ICSE Class 8 Maths Number Systems Chapter 10 Powers and Roots

Powers and Roots

Cubes and Cube Roots - Table of Squares and Cubes

Introduction

In the previous chapter we have learnt how to find square roots of numbers by prime factorisation as well as division method.

We have learnt how to find cube roots of perfect cubes by prime factorisation method in our previous class.

Cubes and Cube Roots

When a number is multiplied by its square, it is said to be cubed.

Example 1: \(5 \times 5^2 = 5 \times 5 \times 5 = 5^3 = 125\)

Example 2: \(18 \times 18^2 = 18 \times 18 \times 18 = 18^3 = 5832\)

When a number 'a' multiplied by its square gives a certain product \(a^3\), the number a is known as the cube root of the product \(a^3\).

\(\sqrt[3]{a^3} = \sqrt[3]{a \times a \times a} = a\) where the sign '\(\sqrt[3]{}\)' denotes cube root.

Example 3: Find the cube root of 27000.

Prime factorisation of 27000

\(= 2 \times 2 \times 2 \times 3 \times 3 \times 3 \times 5 \times 5 \times 5\)

Triplets of three identical factors

\(= \underline{2 \times 2 \times 2} \times \underline{3 \times 3 \times 3} \times \underline{5 \times 5 \times 5}\)

Product of one factor from each triplet gives the cube root.

\(\sqrt[3]{27000} = \sqrt[3]{2 \times 2 \times 2 \times 3 \times 3 \times 3 \times 5 \times 5 \times 5}\)

\(= 2 \times 3 \times 5 = 30\)

Thus, the cube root of 27000 is 30.

Example 4: Find the cube root of 250047.

Prime factorisation of 250047

\(= 3 \times 3 \times 3 \times 3 \times 3 \times 3 \times 7 \times 7 \times 7\)
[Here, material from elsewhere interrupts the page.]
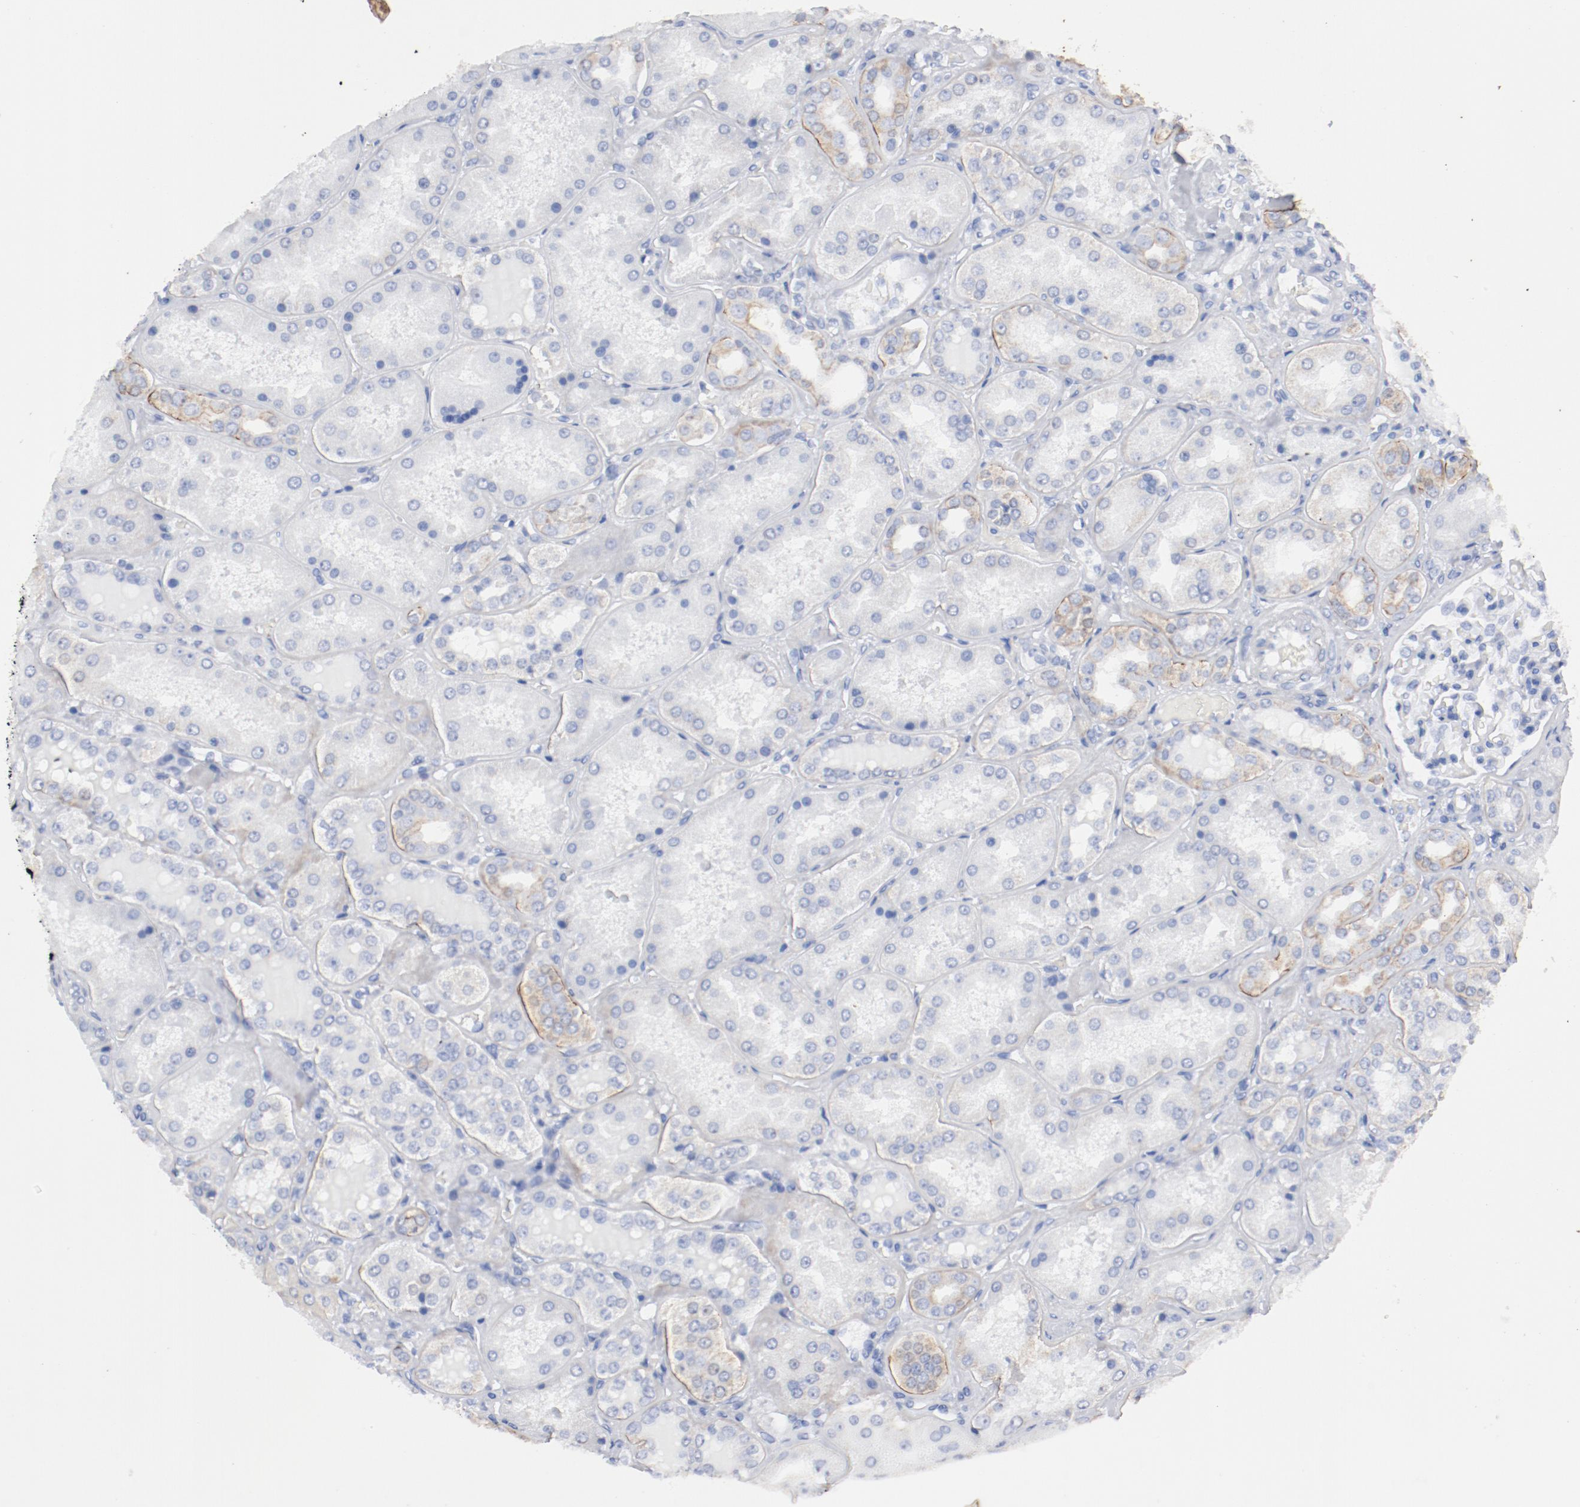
{"staining": {"intensity": "negative", "quantity": "none", "location": "none"}, "tissue": "kidney", "cell_type": "Cells in glomeruli", "image_type": "normal", "snomed": [{"axis": "morphology", "description": "Normal tissue, NOS"}, {"axis": "topography", "description": "Kidney"}], "caption": "Immunohistochemical staining of benign human kidney reveals no significant positivity in cells in glomeruli. The staining is performed using DAB (3,3'-diaminobenzidine) brown chromogen with nuclei counter-stained in using hematoxylin.", "gene": "TSPAN6", "patient": {"sex": "female", "age": 56}}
Triplets of three identical factors

\(= 3 \times 3 \times 3 \times 3 \times 3 \times 3 \times 7 \times 7 \times 7\)

Product of one factor from each triplet gives the cube root.
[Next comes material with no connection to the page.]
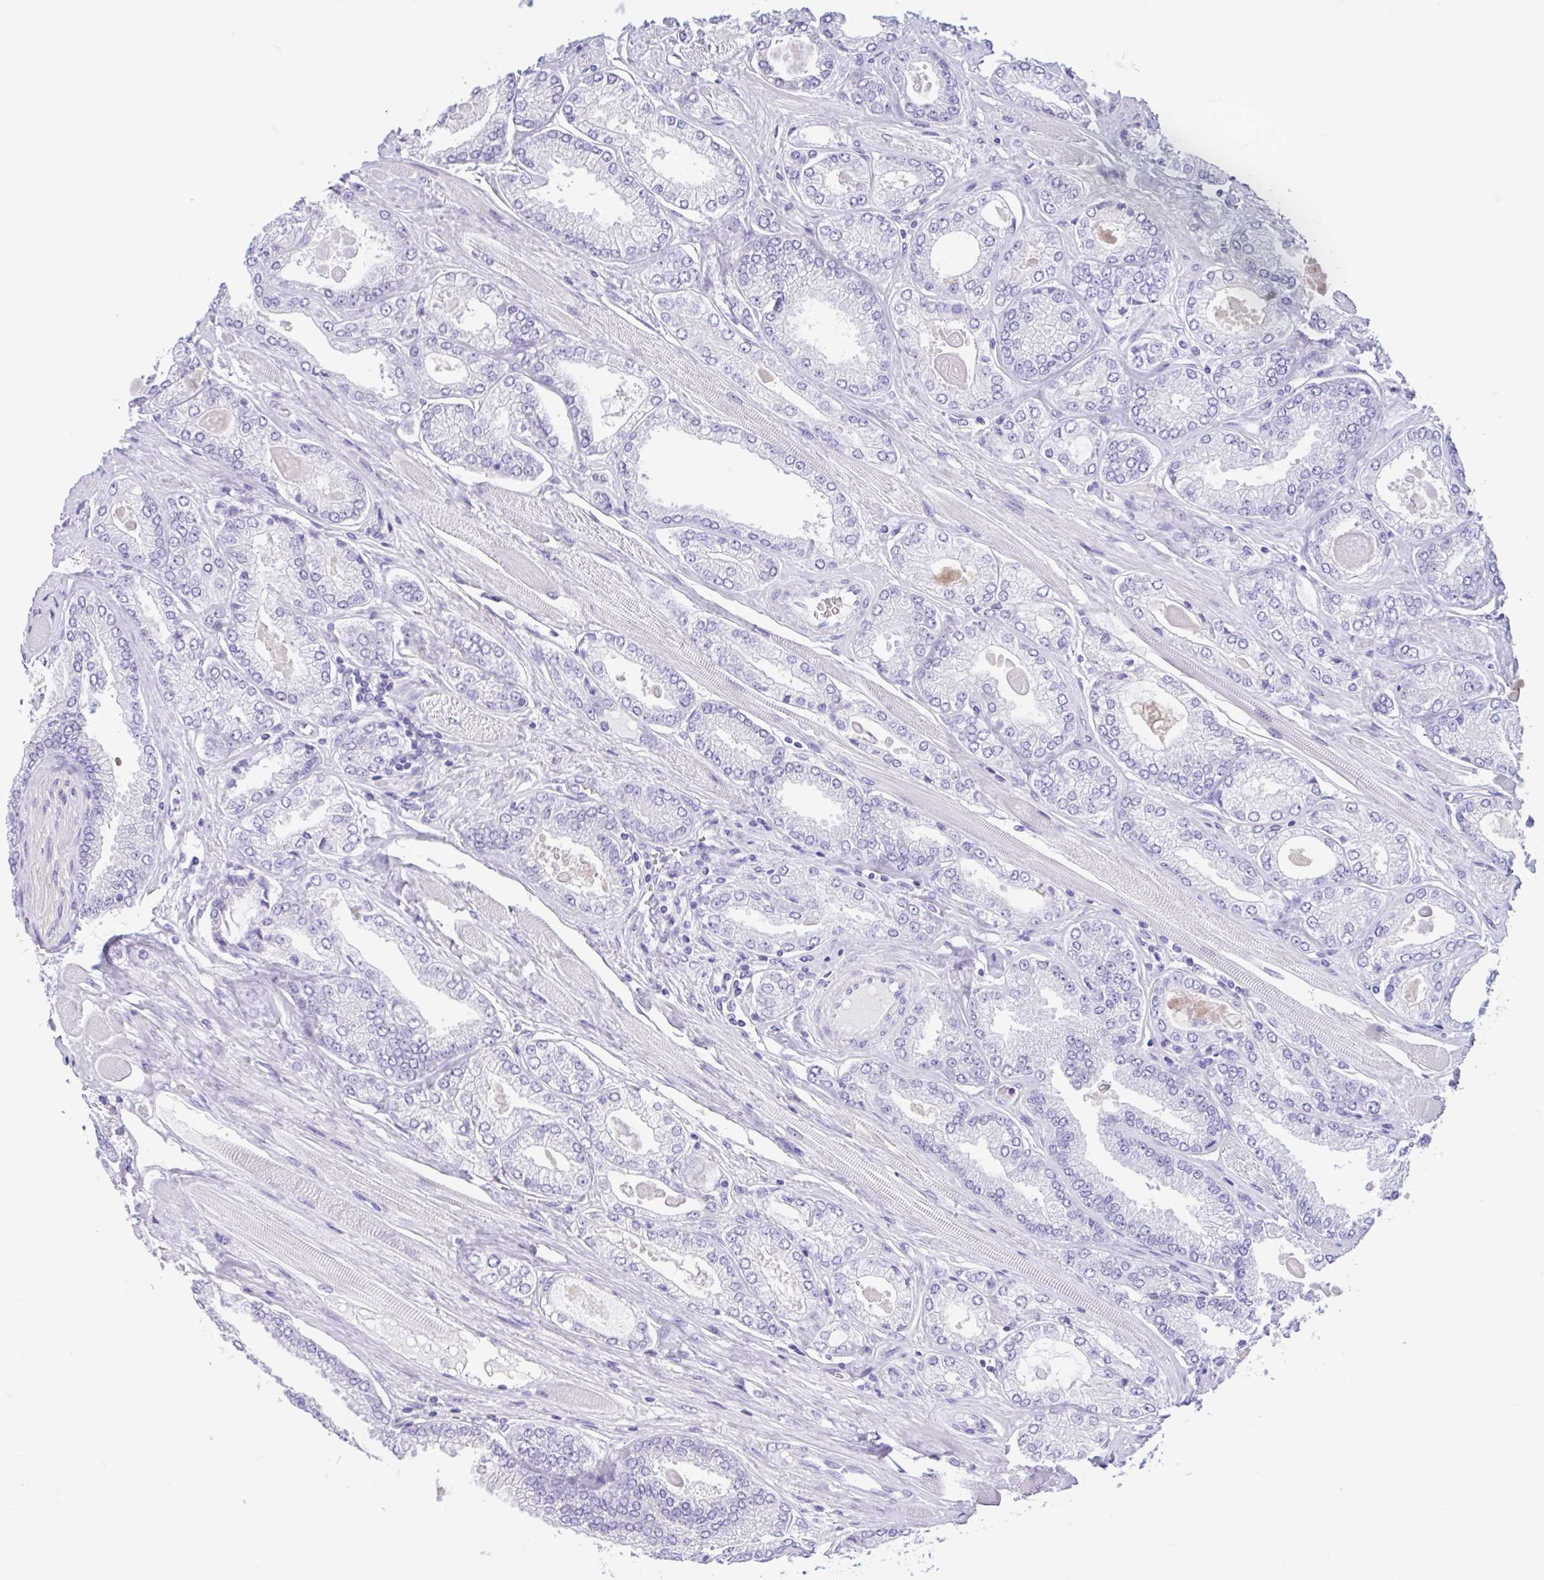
{"staining": {"intensity": "negative", "quantity": "none", "location": "none"}, "tissue": "prostate cancer", "cell_type": "Tumor cells", "image_type": "cancer", "snomed": [{"axis": "morphology", "description": "Adenocarcinoma, High grade"}, {"axis": "topography", "description": "Prostate"}], "caption": "IHC photomicrograph of prostate cancer (adenocarcinoma (high-grade)) stained for a protein (brown), which displays no staining in tumor cells.", "gene": "OR4N4", "patient": {"sex": "male", "age": 68}}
\(\sqrt[3]{250047} = \sqrt[3]{3 \times 3 \times 3 \times 3 \times 3 \times 3 \times 7 \times 7 \times 7}\)

\(= 3 \times 3 \times 7 = 63\)

Thus, the cube root of 250047 is 63.

Try this!

Find the cube root of 117649.

Table of Squares and Cubes

In this chapter, a table showing the squares, cubes, square roots, and cube roots of natural numbers up to 50 is given. A table like this is an 'aid' to make calculations easier just the way an electronic calculator is. It is a 'ready reckoner' that can be consulted whenever calculations involve indices 2, 3, \(\frac{1}{2}\), or \(\frac{1}{3}\).

Teacher's Note

Tables of squares and cubes serve as quick reference tools, much like looking up contact information in a phone book or consulting a conversion chart while cooking.

Using The Table

Example 5: Evaluate \(\sqrt{38} - \sqrt[3]{38}\).

Run your finger down the column for natural numbers 'n' and stop at 38. Move right along the row of 38 and stop at the column for the square root of n, correct up to 3 decimal places. Read the value of \(\sqrt{38}\). Similarly, read the value of \(\sqrt[3]{38}\) under the column for \(\sqrt[3]{n}\).

\(\sqrt{38} - \sqrt[3]{38} = 6.164 - 3.362 = 2.802\)

Example 6: Evaluate \(2\sqrt{19} + 3\sqrt[3]{15}\).

From the table,

\(\sqrt{19} = 4.359\) and \(\sqrt[3]{15} = 2.466\)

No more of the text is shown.